Sacred Datura – pretty, poisonous, and hallucinogenic

Sacred Datura (Datura wrightii), widely known as Jimson Weed, is blooming and will continue into late summer. This perennial plant occurs from central California to Texas and Mexico and into northern South America.

Datura 2

The pretty, lily-like white flowers can reach up to six inches long and three inches wide. The dark green leaves are sticky and can give off an unpleasant odor when crushed. The whole plant can reach five feet tall and several feet wide.

Datura produces a golf-ball sized, melon-like fruit which is covered with spikes, hence its other name “Thorn apple.”

Datura 3

Datura has a large tuberous root which allows the plant to survive cold winters that may kill the above-ground foliage.

The Arizona-Sonora Desert Museum warns:

“All parts of these plants contain numerous toxic alkaloids. One of them is scopolamine, a common ingredient in cold and nausea remedies. Shamans in various cultures have ingested datura to induce visions. This is one of the most dangerous plants used for this purpose, because not only do individual plants vary in potency, but humans also differ in their tolerance to the toxins. Despite widely-published warnings, every year a few people suffer life-threatening poisoning from eating this plant; some of them don’t survive.”

ASDM also notes: “This beautiful plant is a useful ornamental if there is sufficient space for its large size and one is willing to put up with its winter disappearance below ground. Hawkmoths pollinate the flowers and lay eggs on the foliage. The caterpillars (called “hornworms” in this family) incorporate the plant’s toxins into their own tissues and become toxic to their potential predators.”

James W. Cornett, in his book “Indian Uses of Desert Plants” also warns of the toxicity and notes many other uses for this plant.

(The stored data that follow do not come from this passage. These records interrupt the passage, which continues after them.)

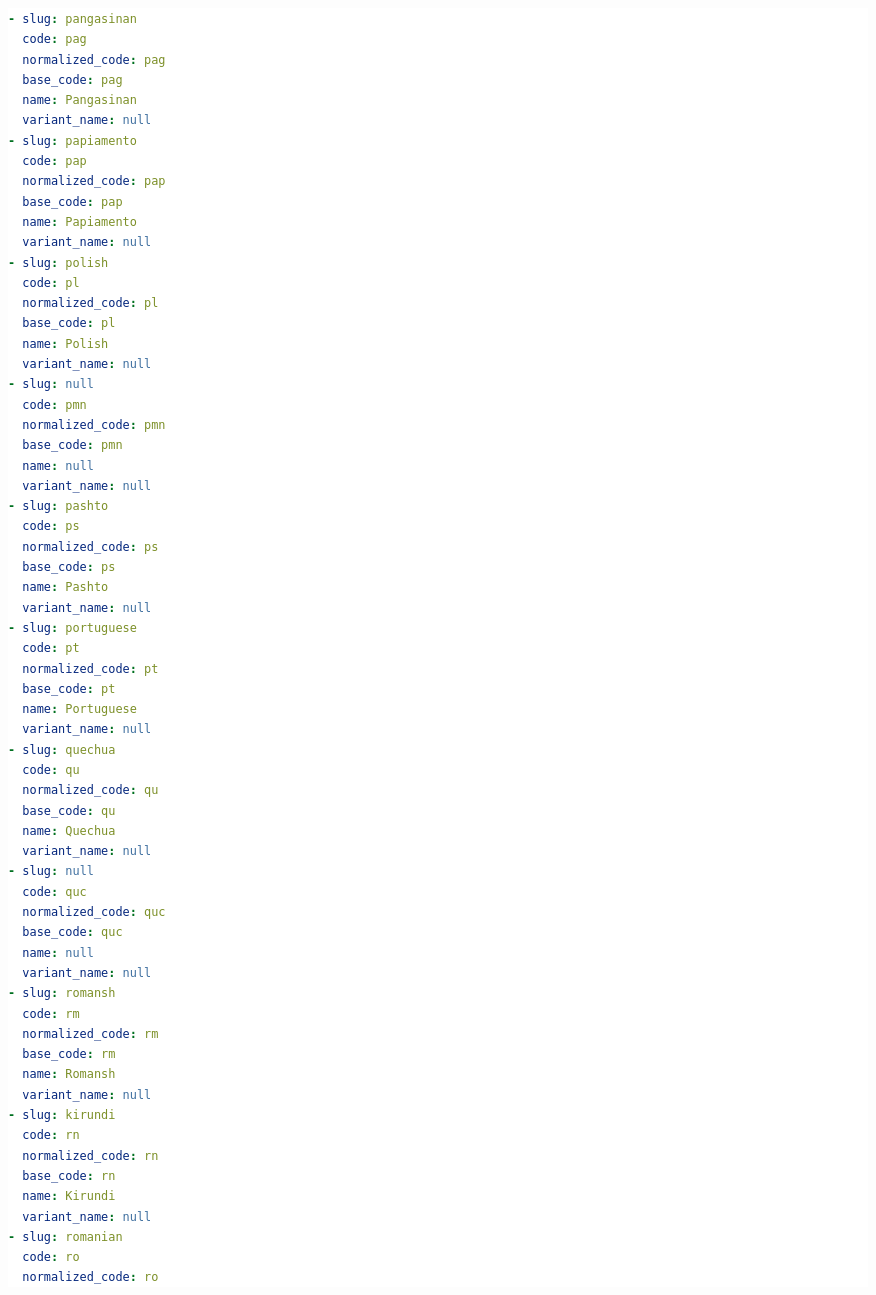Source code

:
 ```yaml
- slug: pangasinan
  code: pag
  normalized_code: pag
  base_code: pag
  name: Pangasinan
  variant_name: null
- slug: papiamento
  code: pap
  normalized_code: pap
  base_code: pap
  name: Papiamento
  variant_name: null
- slug: polish
  code: pl
  normalized_code: pl
  base_code: pl
  name: Polish
  variant_name: null
- slug: null
  code: pmn
  normalized_code: pmn
  base_code: pmn
  name: null
  variant_name: null
- slug: pashto
  code: ps
  normalized_code: ps
  base_code: ps
  name: Pashto
  variant_name: null
- slug: portuguese
  code: pt
  normalized_code: pt
  base_code: pt
  name: Portuguese
  variant_name: null
- slug: quechua
  code: qu
  normalized_code: qu
  base_code: qu
  name: Quechua
  variant_name: null
- slug: null
  code: quc
  normalized_code: quc
  base_code: quc
  name: null
  variant_name: null
- slug: romansh
  code: rm
  normalized_code: rm
  base_code: rm
  name: Romansh
  variant_name: null
- slug: kirundi
  code: rn
  normalized_code: rn
  base_code: rn
  name: Kirundi
  variant_name: null
- slug: romanian
  code: ro
  normalized_code: ro
```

“A paste made from the leaves and stems was applied to broken bones and swollen joints to reduce or eliminate pain. Inhalation of fumes given off by burning or boiling the leaves was effective in relieving respiratory aliments.”

Patches of Sacred Datura grow in several exhibits at the Arizona-Sonora Desert Museum. The animals in these exhibits leave it alone and so should you.